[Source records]
▼▼▼
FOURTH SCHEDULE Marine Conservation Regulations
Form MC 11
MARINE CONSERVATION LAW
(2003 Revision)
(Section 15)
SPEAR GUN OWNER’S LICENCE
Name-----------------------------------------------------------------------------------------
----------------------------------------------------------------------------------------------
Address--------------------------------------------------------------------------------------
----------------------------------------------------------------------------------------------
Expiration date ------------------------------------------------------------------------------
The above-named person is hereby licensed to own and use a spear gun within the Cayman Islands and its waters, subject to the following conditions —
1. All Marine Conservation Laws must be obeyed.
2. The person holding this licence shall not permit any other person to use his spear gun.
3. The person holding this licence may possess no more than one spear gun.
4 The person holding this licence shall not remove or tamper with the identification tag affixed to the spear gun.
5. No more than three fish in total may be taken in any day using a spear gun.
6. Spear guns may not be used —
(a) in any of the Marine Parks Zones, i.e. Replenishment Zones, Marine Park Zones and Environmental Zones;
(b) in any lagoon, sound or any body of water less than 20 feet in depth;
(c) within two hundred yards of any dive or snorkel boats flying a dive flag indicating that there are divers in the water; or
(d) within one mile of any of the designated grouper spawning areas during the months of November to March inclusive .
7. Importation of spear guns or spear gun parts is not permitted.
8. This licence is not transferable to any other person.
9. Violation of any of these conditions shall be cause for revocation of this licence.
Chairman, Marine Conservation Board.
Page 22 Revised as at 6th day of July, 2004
▲▲▲
» **Required action**: All of the records above need to be copied exactly.

» **Written answer**:
FOURTH SCHEDULE Marine Conservation Regulations
Form MC 11
MARINE CONSERVATION LAW
(2003 Revision)
(Section 15)
SPEAR GUN OWNER’S LICENCE
Name-----------------------------------------------------------------------------------------
----------------------------------------------------------------------------------------------
Address--------------------------------------------------------------------------------------
----------------------------------------------------------------------------------------------
Expiration date ------------------------------------------------------------------------------
The above-named person is hereby licensed to own and use a spear gun within the Cayman Islands and its waters, subject to the following conditions —
1. All Marine Conservation Laws must be obeyed.
2. The person holding this licence shall not permit any other person to use his spear gun.
3. The person holding this licence may possess no more than one spear gun.
4 The person holding this licence shall not remove or tamper with the identification tag affixed to the spear gun.
5. No more than three fish in total may be taken in any day using a spear gun.
6. Spear guns may not be used —
(a) in any of the Marine Parks Zones, i.e. Replenishment Zones, Marine Park Zones and Environmental Zones;
(b) in any lagoon, sound or any body of water less than 20 feet in depth;
(c) within two hundred yards of any dive or snorkel boats flying a dive flag indicating that there are divers in the water; or
(d) within one mile of any of the designated grouper spawning areas during the months of November to March inclusive .
7. Importation of spear guns or spear gun parts is not permitted.
8. This licence is not transferable to any other person.
9. Violation of any of these conditions shall be cause for revocation of this licence.
Chairman, Marine Conservation Board.
Page 22 Revised as at 6th day of July, 2004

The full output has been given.